El último capítulo de Kristie Flannery, si bien parece alejarnos del Atlántico como espacio geográfico, mantiene la perspectiva de explicar los entrelazamientos que reconocen la expansión hispánica y británica como un proyecto transocéanico. La autora pone atención en el desarrollo de la guerra de los Siete Años y sus efectos en la vida cotidiana de funcionarios, comerciantes, soldados y nativos. La autora muestra cómo los británicos movilizaron soldados y recursos desde India (incluidas tropas francesas e indios cipayos) mientras los españoles recurrieron a sus antiguos aliados, los indígenas de Pampanga. El conflicto ofreció condiciones para que soldados franceses, indios e ingleses se movieran entre imperios y para que antiguos aliados indígenas en el norte de la provincia de Ilocos y Pangasinan iniciaran una revuelta contra los españoles. Por su parte, la población de origen chino asentada en Manila mostró un apoyo ambivalente a las fuerzas en conflicto. El análisis muestra la complejidad de relaciones sociales asiáticas y un proceso de aprendizaje de las formas de gobierno religioso, político, cultural y económico. La guerra creó una amplia movilidad, desvaneció las fronteras entre británicos y españoles que convergieron en Manila y que al tiempo que se luchaba por uno u otro imperio, también se luchó por la reconfiguración de los poderes locales que incluía a un conjunto multiétnico de actores. Por último, la guerra y las fuerzas que intervinieron obligaron a una nueva conceptualización de lo asiático para ambos imperios pero también para los locales que comprendieron su posición en la geopolítica de España e Inglaterra, que tendrá efectos más allá de la ocupación de Manila y que se entenderá en el siglo XIX.

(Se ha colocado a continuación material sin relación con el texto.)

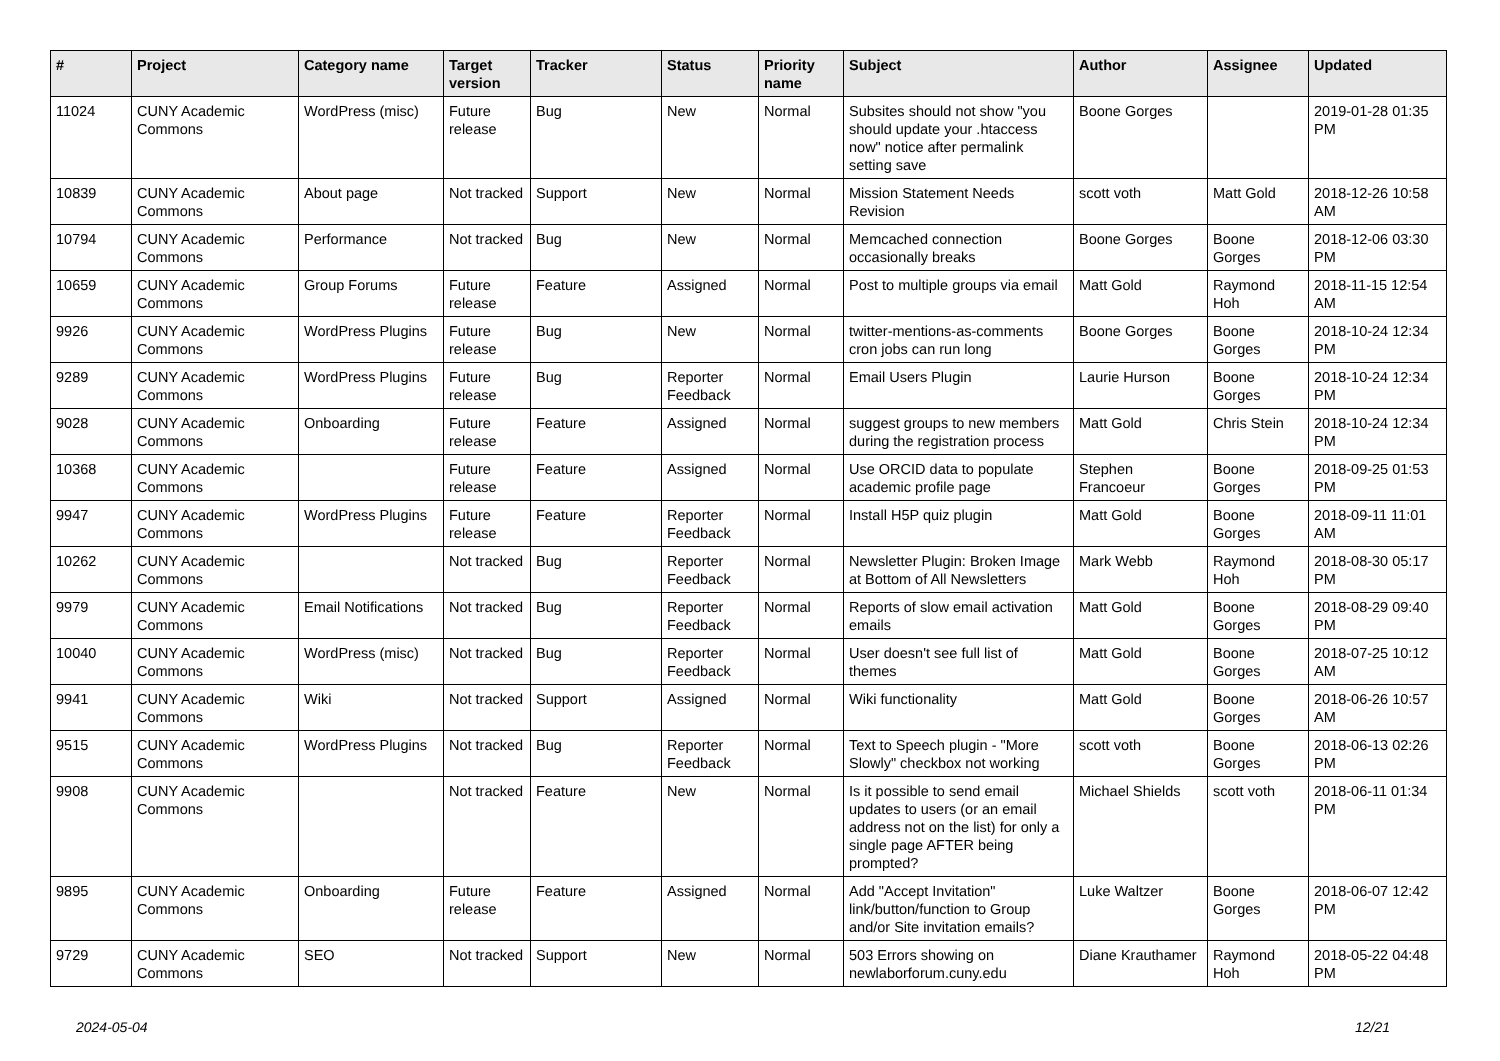| # | Project | Category name | Target version | Tracker | Status | Priority name | Subject | Author | Assignee | Updated |
| --- | --- | --- | --- | --- | --- | --- | --- | --- | --- | --- |
| 11024 | CUNY Academic Commons | WordPress (misc) | Future release | Bug | New | Normal | Subsites should not show "you should update your .htaccess now" notice after permalink setting save | Boone Gorges | | 2019-01-28 01:35 PM |
| 10839 | CUNY Academic Commons | About page | Not tracked | Support | New | Normal | Mission Statement Needs Revision | scott voth | Matt Gold | 2018-12-26 10:58 AM |
| 10794 | CUNY Academic Commons | Performance | Not tracked | Bug | New | Normal | Memcached connection occasionally breaks | Boone Gorges | Boone Gorges | 2018-12-06 03:30 PM |
| 10659 | CUNY Academic Commons | Group Forums | Future release | Feature | Assigned | Normal | Post to multiple groups via email | Matt Gold | Raymond Hoh | 2018-11-15 12:54 AM |
| 9926 | CUNY Academic Commons | WordPress Plugins | Future release | Bug | New | Normal | twitter-mentions-as-comments cron jobs can run long | Boone Gorges | Boone Gorges | 2018-10-24 12:34 PM |
| 9289 | CUNY Academic Commons | WordPress Plugins | Future release | Bug | Reporter Feedback | Normal | Email Users Plugin | Laurie Hurson | Boone Gorges | 2018-10-24 12:34 PM |
| 9028 | CUNY Academic Commons | Onboarding | Future release | Feature | Assigned | Normal | suggest groups to new members during the registration process | Matt Gold | Chris Stein | 2018-10-24 12:34 PM |
| 10368 | CUNY Academic Commons | | Future release | Feature | Assigned | Normal | Use ORCID data to populate academic profile page | Stephen Francoeur | Boone Gorges | 2018-09-25 01:53 PM |
| 9947 | CUNY Academic Commons | WordPress Plugins | Future release | Feature | Reporter Feedback | Normal | Install H5P quiz plugin | Matt Gold | Boone Gorges | 2018-09-11 11:01 AM |
| 10262 | CUNY Academic Commons | | Not tracked | Bug | Reporter Feedback | Normal | Newsletter Plugin: Broken Image at Bottom of All Newsletters | Mark Webb | Raymond Hoh | 2018-08-30 05:17 PM |
| 9979 | CUNY Academic Commons | Email Notifications | Not tracked | Bug | Reporter Feedback | Normal | Reports of slow email activation emails | Matt Gold | Boone Gorges | 2018-08-29 09:40 PM |
| 10040 | CUNY Academic Commons | WordPress (misc) | Not tracked | Bug | Reporter Feedback | Normal | User doesn't see full list of themes | Matt Gold | Boone Gorges | 2018-07-25 10:12 AM |
| 9941 | CUNY Academic Commons | Wiki | Not tracked | Support | Assigned | Normal | Wiki functionality | Matt Gold | Boone Gorges | 2018-06-26 10:57 AM |
| 9515 | CUNY Academic Commons | WordPress Plugins | Not tracked | Bug | Reporter Feedback | Normal | Text to Speech plugin - "More Slowly" checkbox not working | scott voth | Boone Gorges | 2018-06-13 02:26 PM |
| 9908 | CUNY Academic Commons | | Not tracked | Feature | New | Normal | Is it possible to send email updates to users (or an email address not on the list) for only a single page AFTER being prompted? | Michael Shields | scott voth | 2018-06-11 01:34 PM |
| 9895 | CUNY Academic Commons | Onboarding | Future release | Feature | Assigned | Normal | Add "Accept Invitation" link/button/function to Group and/or Site invitation emails? | Luke Waltzer | Boone Gorges | 2018-06-07 12:42 PM |
| 9729 | CUNY Academic Commons | SEO | Not tracked | Support | New | Normal | 503 Errors showing on newlaborforum.cuny.edu | Diane Krauthamer | Raymond Hoh | 2018-05-22 04:48 PM |
2024-05-04 12/21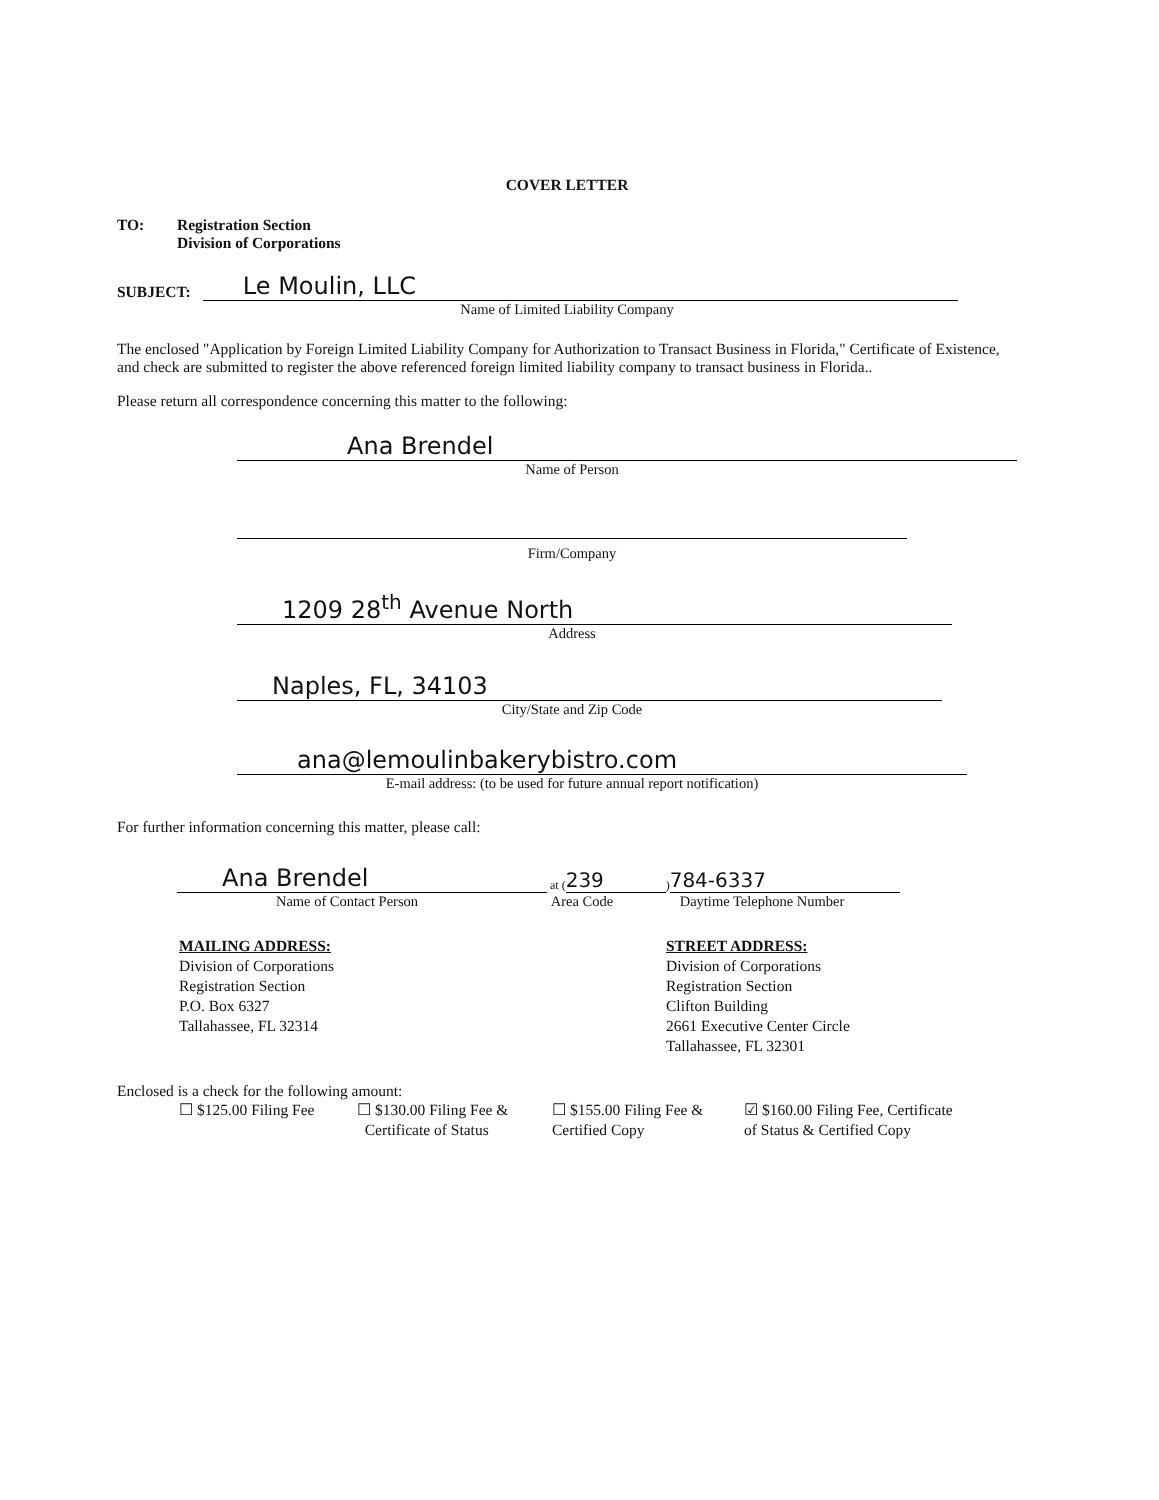COVER LETTER
TO: Registration Section
Division of Corporations
SUBJECT:
Le Moulin, LLC
Name of Limited Liability Company
The enclosed "Application by Foreign Limited Liability Company for Authorization to Transact Business in Florida," Certificate of Existence, and check are submitted to register the above referenced foreign limited liability company to transact business in Florida..
Please return all correspondence concerning this matter to the following:
Ana Brendel
Name of Person
Firm/Company
1209 28<sup>th</sup> Avenue North
Address
Naples, FL, 34103
City/State and Zip Code
ana@lemoulinbakerybistro.com
E-mail address: (to be used for future annual report notification)
For further information concerning this matter, please call:
Ana Brendel
at (
239
)
784-6337
Name of Contact Person Area Code Daytime Telephone Number
MAILING ADDRESS:
Division of Corporations
Registration Section
P.O. Box 6327
Tallahassee, FL 32314
STREET ADDRESS:
Division of Corporations
Registration Section
Clifton Building
2661 Executive Center Circle
Tallahassee, FL 32301
Enclosed is a check for the following amount:
☐ $125.00 Filing Fee
☐ $130.00 Filing Fee &
Certificate of Status
☐ $155.00 Filing Fee &
Certified Copy
☑ $160.00 Filing Fee, Certificate
of Status & Certified Copy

Sólo resta decir que la lectura de este libro y su incorporación a la historiografía debe pensarse como un esfuerzo por realizar estudios que toman como punto de partida las coincidencias más allá de las coyunturas políticas, de los acuerdos matrimoniales o de los escasos periodos de paz entre los imperios, en los que comerciantes, agentes políticos, funcionarios y soldados (americanos y asiáticos) buscaron sus propios caminos para moverse en y con el Atlántico. En consecuencia, queda pendiente su inclusión en la otra historiografía, la que ha privilegiado una lectura de estos procesos desde el mundo hispánico, los encuentros son necesarios y prioritarios para nuestra comprensión del Atlántico y sus muchas historias.